- _Aim of the task_
Tell how many lines in the records contain the word "down"; the number alone is the answer.

- _Stored data_
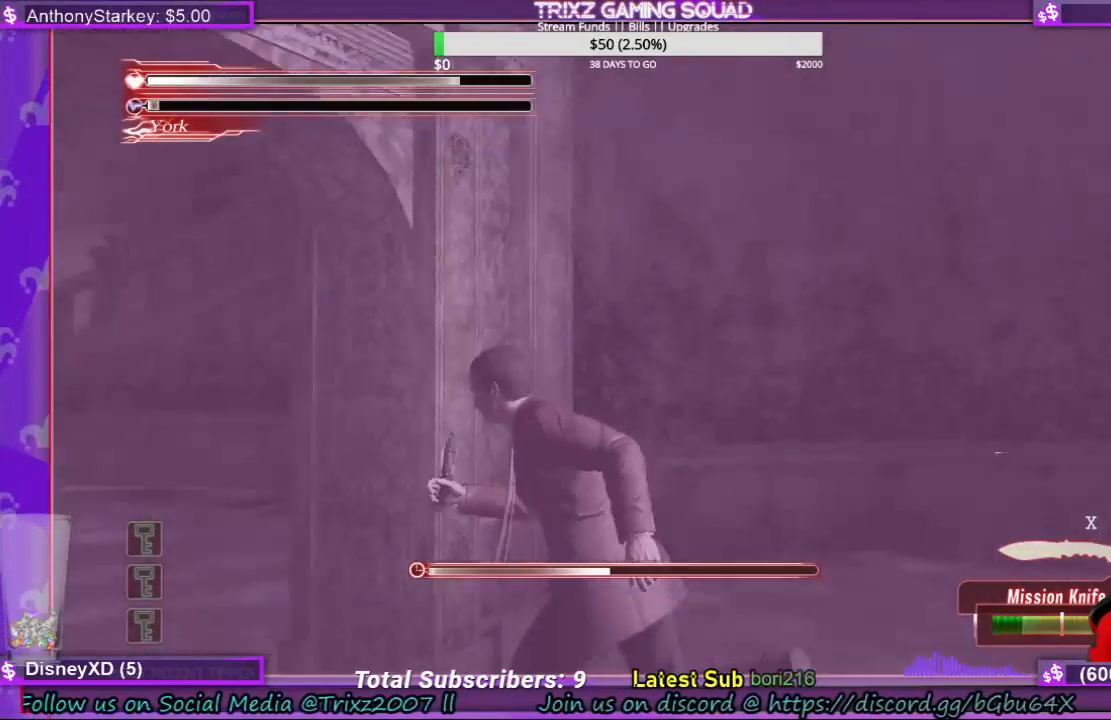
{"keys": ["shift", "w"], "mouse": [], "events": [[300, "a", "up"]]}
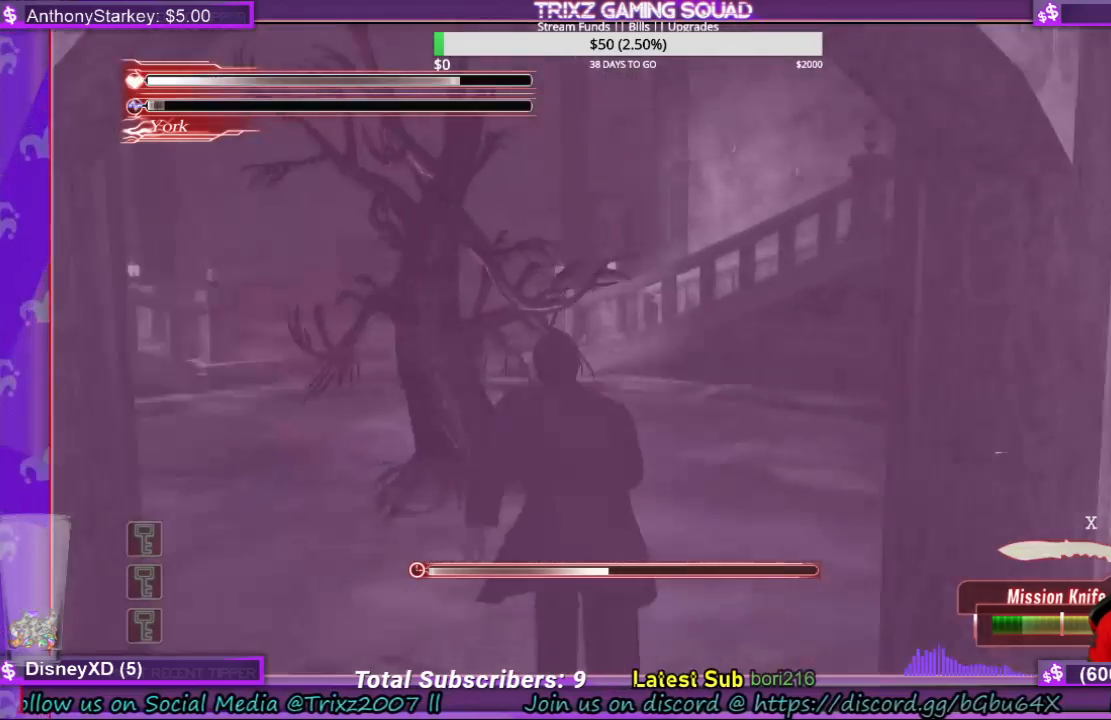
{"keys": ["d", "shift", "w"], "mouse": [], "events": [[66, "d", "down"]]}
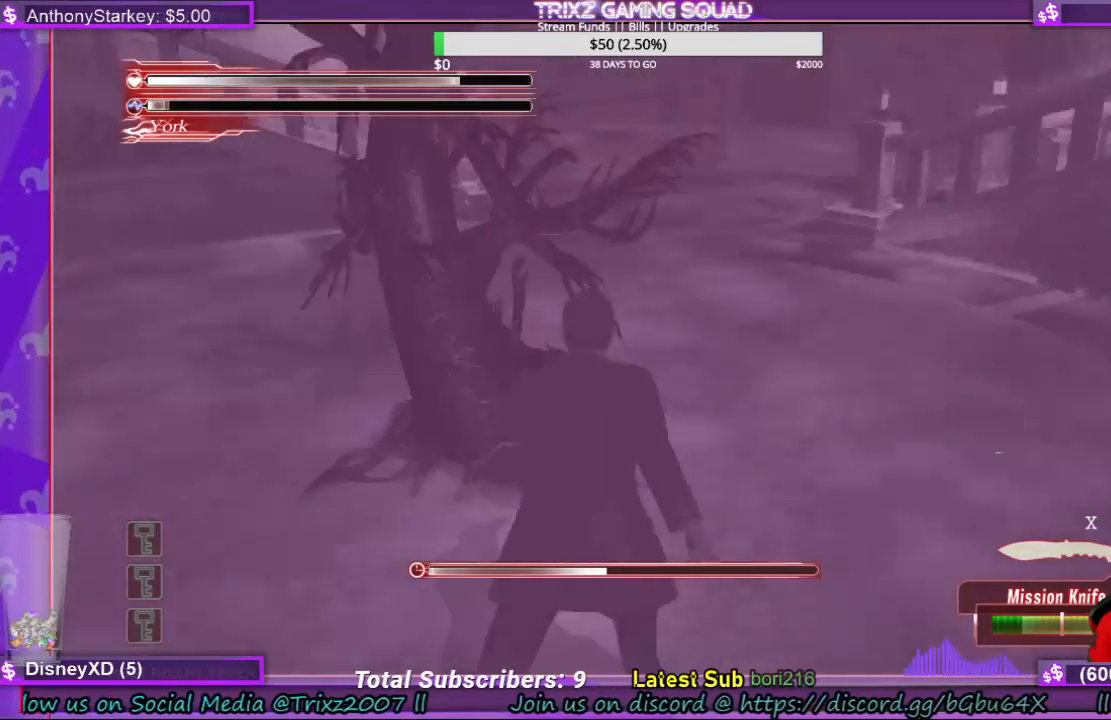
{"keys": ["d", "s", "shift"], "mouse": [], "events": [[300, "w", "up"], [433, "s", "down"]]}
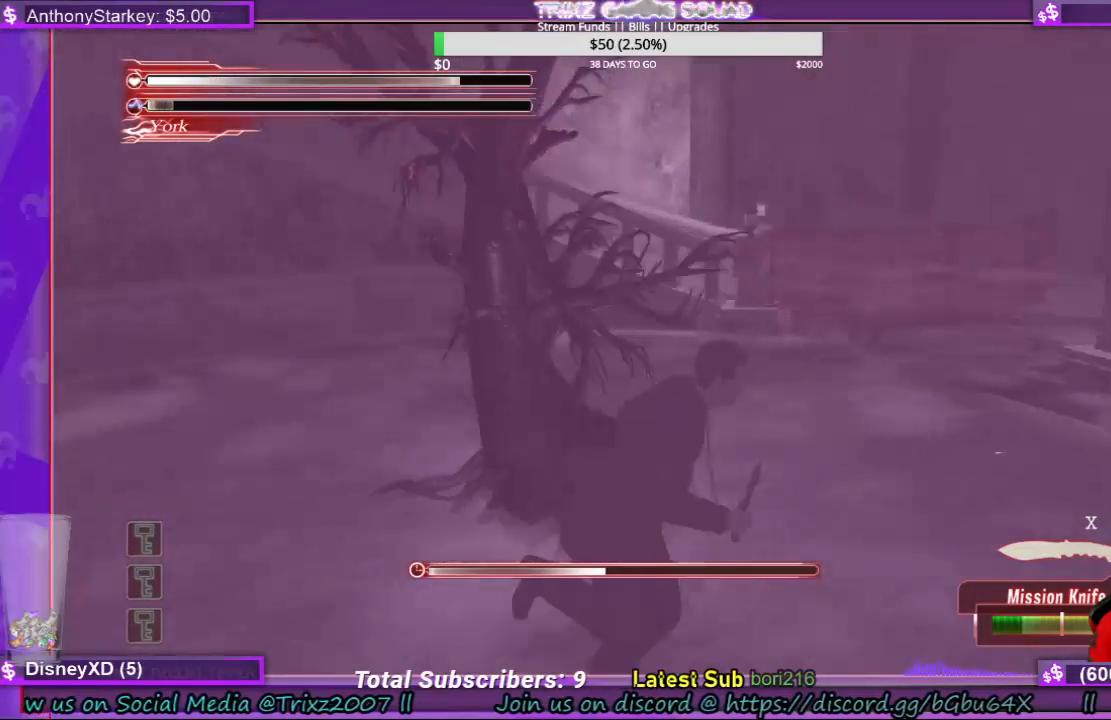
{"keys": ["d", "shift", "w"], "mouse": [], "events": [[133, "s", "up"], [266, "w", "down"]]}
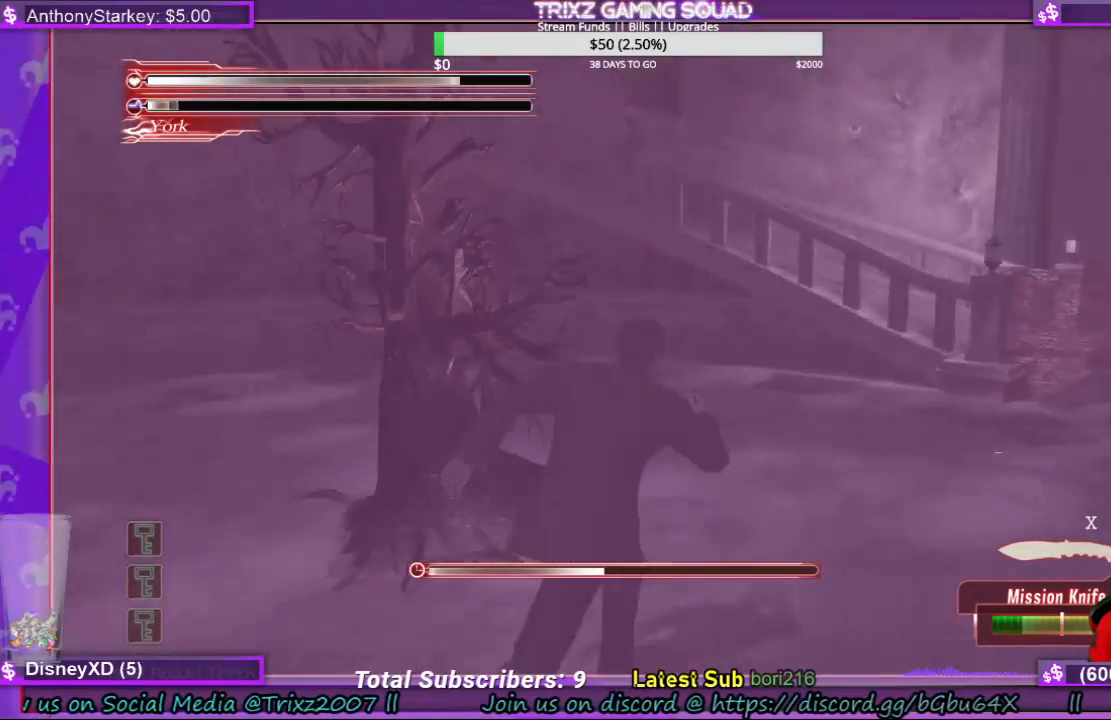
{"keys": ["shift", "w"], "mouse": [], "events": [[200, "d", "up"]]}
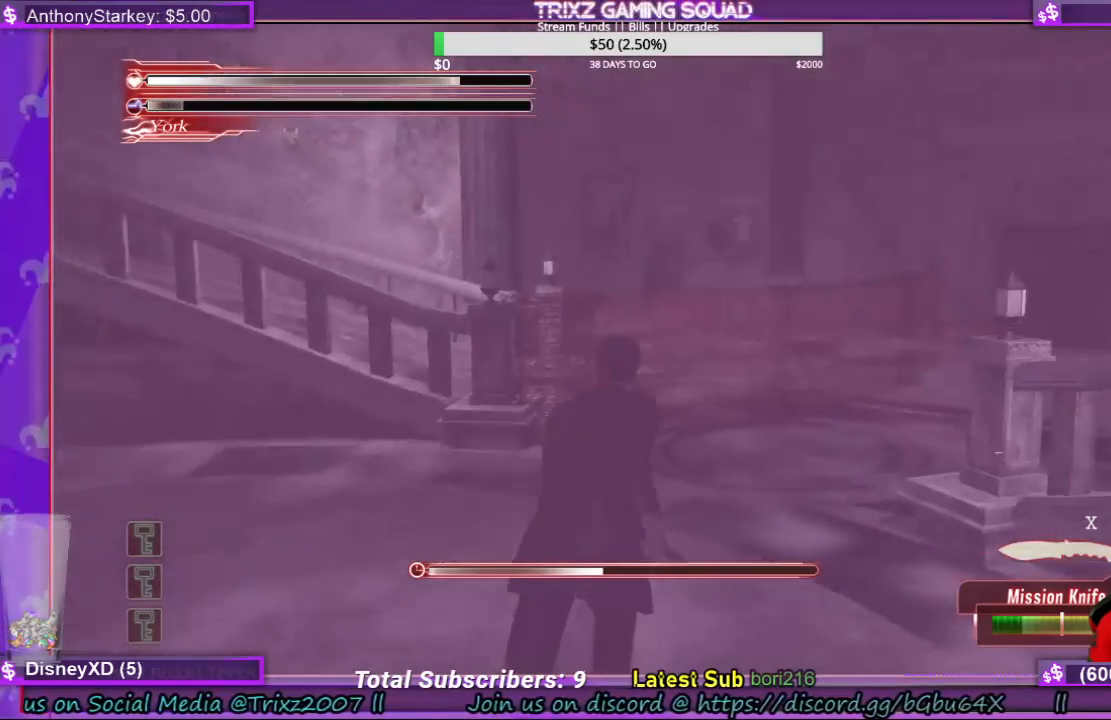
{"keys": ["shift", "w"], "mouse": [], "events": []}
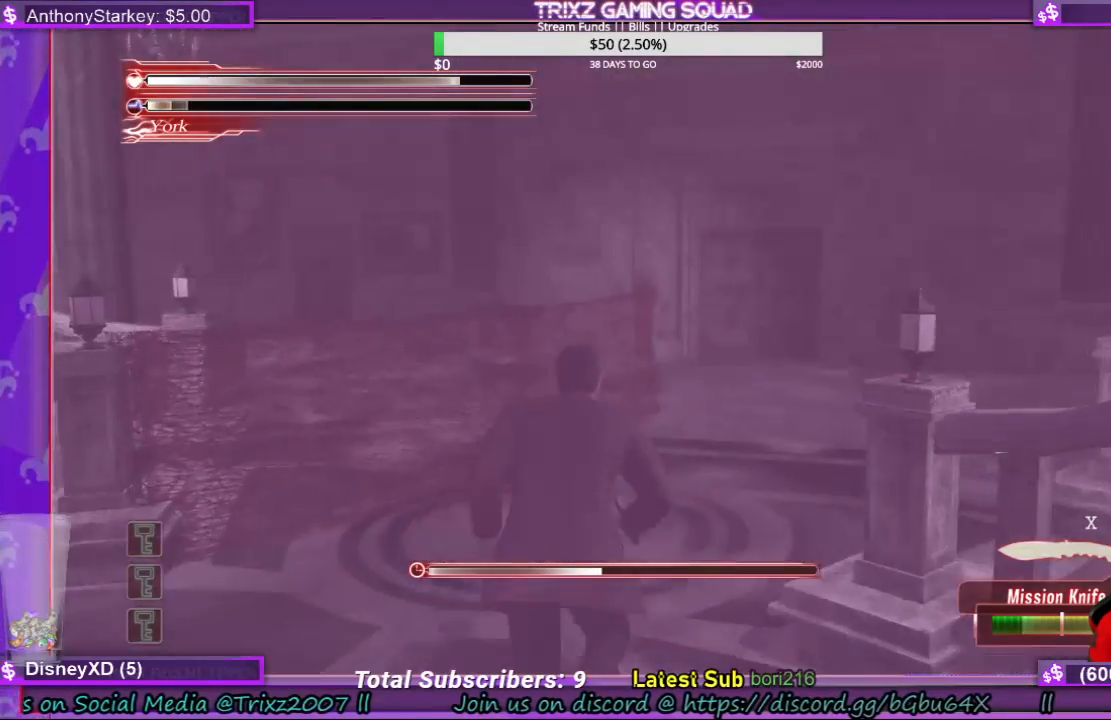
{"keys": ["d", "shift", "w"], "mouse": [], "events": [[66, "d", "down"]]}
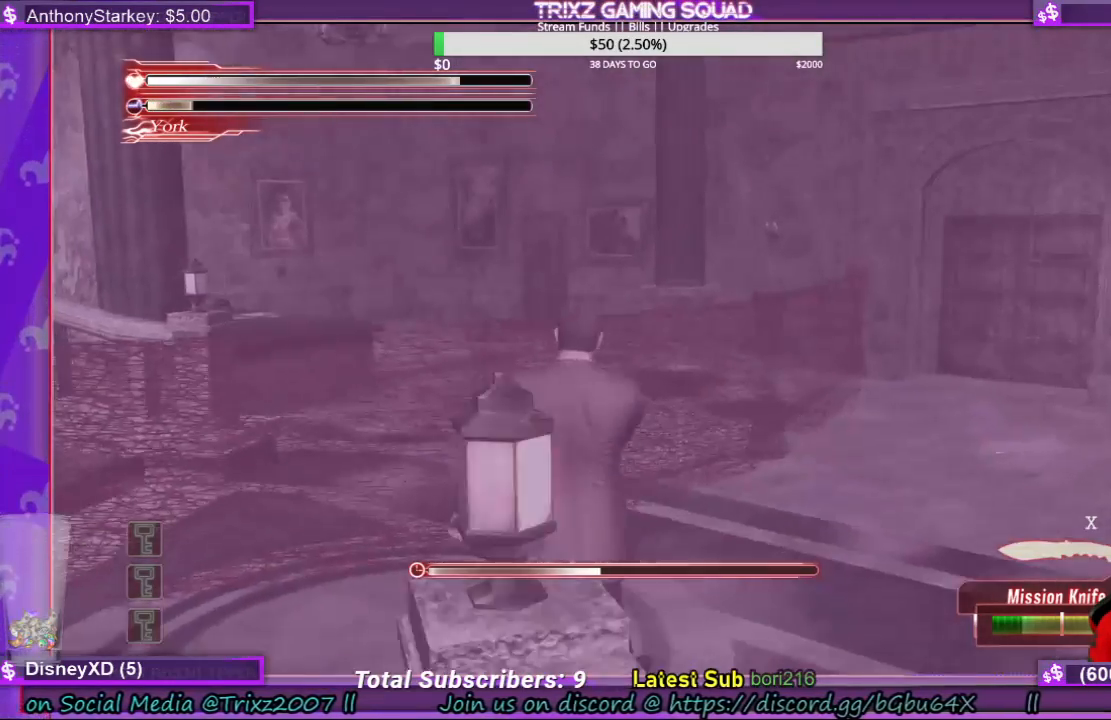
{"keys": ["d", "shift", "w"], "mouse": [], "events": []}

- _Result of this task_
4